Outre la collection d’art, Lhoist sponsorise une palette d’évènements culturels. Un bel exemple est son soutien à l’association Entr’ Ages, coordinatrice de la deuxième édition du Festival du film intergénérationnel (FFI) à Louvain-la-Neuve (voir page 8). Ce géant de la chaux et de la dolomie mérite donc bien son nom de sympathique colosse.
Lhoist, en quelques mots
Que produit le Groupe Lhoist ?
Le Groupe Lhoist possède des mines dans 24 pays où sont extraites la chaux et la dolomie. Les 90 sites de production de l’entreprise transforment ces matières premières en différents produits. La matière brute est broyée en poudre ou en fragments de diverses tailles. Portés à des températures supérieures à 900 °C, ces fragments sont transformés en chaux vive. Celle-ci est utilisée, par exemple, dans la fabrication de l’acier pour ôter les impuretés du minerai. En ajoutant de l’eau à la chaux vive, on obtient une poudre appelée chaux éteinte. Il s’agit d’un ingrédient du ciment, mais aussi de produits de lessive et d’aliments. L’ajout d’encore plus d’eau forme du lait de chaux, qui régule le taux d’acidité et la dureté de l’eau potable.
Chaux et dolomie, quel intérêt ?
Au quotidien, nous nous soucions peu de ces matières premières qui ont bâti le monde moderne. Eh bien, vous serez surpris de n° 18 Économie leurs nombreuses applications. La dolomie, ou spath amer, est une forme de chaux qui apparaît dans le calcaire avec une certaine teneur en magnésium. Elle est notamment utilisée comme pierre naturelle et matière première pour le ciment. La chaux est utilisée dans la fabrication de l’acier, du papier et d’une kyrielle de produits chimiques. Elle est à la base d’un mélange appelé ciment Portland, qui est utilisé pour le béton préfabriqué et le béton immergé. Autant dire que la chaux et la dolomie sont des éléments essentiels dans presque chaque construction.

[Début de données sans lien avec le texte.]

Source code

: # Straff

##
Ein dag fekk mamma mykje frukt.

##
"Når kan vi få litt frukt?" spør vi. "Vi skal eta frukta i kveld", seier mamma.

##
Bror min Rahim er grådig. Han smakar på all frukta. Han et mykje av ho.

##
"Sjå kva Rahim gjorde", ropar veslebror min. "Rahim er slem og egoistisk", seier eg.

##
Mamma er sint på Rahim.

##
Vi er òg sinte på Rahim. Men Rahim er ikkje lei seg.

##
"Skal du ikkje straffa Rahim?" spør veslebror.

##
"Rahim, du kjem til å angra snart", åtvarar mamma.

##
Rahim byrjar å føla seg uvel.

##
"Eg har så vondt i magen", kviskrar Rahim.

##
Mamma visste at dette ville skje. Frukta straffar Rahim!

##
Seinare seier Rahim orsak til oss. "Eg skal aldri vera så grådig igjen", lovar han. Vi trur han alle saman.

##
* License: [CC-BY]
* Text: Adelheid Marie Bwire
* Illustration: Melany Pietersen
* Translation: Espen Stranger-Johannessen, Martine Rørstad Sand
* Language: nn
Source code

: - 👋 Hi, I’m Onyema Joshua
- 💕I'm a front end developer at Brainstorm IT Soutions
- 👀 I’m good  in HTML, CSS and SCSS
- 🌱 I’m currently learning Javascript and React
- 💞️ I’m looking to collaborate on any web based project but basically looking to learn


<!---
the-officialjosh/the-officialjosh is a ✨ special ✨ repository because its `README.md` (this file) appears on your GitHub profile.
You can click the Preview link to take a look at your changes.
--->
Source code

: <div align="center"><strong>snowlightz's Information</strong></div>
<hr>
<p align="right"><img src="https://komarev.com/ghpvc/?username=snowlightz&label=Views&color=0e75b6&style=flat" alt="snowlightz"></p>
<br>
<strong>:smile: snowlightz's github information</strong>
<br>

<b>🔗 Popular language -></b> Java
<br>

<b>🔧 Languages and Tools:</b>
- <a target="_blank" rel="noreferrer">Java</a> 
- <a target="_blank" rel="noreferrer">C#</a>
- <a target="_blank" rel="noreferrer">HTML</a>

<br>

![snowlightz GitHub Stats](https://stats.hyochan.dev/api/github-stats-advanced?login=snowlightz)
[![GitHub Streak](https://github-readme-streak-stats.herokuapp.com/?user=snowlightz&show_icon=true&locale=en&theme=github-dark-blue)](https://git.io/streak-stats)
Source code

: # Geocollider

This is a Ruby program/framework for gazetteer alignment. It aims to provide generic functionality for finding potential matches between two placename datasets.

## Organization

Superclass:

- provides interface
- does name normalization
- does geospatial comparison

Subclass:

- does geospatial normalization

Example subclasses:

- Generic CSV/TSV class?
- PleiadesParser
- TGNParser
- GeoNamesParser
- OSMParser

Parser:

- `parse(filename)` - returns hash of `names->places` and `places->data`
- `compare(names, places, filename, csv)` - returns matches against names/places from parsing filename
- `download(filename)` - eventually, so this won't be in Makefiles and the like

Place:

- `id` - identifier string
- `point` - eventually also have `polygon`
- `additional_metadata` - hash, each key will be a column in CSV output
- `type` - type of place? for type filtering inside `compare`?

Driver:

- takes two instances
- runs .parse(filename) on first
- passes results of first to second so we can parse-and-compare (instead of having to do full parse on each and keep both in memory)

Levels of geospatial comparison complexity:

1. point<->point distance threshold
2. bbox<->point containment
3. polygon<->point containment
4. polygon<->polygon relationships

En mélangeant l’argile et la glaise à la chaux, on solidifie le sol, le rendant apte à supporter des chantiers et à servir de fondation aux terrains urbanisés et aux routes. Les boues de dragage des voies d’eau et les boues des stations d’épuration des eaux peuvent également être ainsi réutilisées dans le respect de l’environnement. Hormis la construction, la chaux intervient également dans l’agriculture. Elle neutralise les méfaits des acides du sol et prévient de la sorte l’intoxication des végétaux. Elle permet par ailleurs aux plantes de mieux assimiler les substances nutritives. La chaux est aussi utilisée dans les cheminées d’installations industrielles pour assainir les fumées.
Essentiel pour l’eau potable
Comme en témoignent les exemples ci-dessus, la chaux et la dolomie ont des applications très importantes dans l’industrie et l’agriculture. Mais leur principale application est peut-être l’eau potable. La quantité de calcaire contenue dans l’eau potable, qu’on appelle la dureté de l’eau, est fixée par voie légale. Une dureté trop élevée, trop de chaux dans l’eau potable, est nocive pour les équipements et pour l’environnement. Quant à une dureté trop faible, elle ouvre la porte aux substances toxiques qui peuvent se dissoudre plus facilement dans l’eau. Pour éviter ces conséquences fâcheuses, l’eau potable trop dure est adoucie et l’eau potable trop douce est au contraire enrichie en calcaire.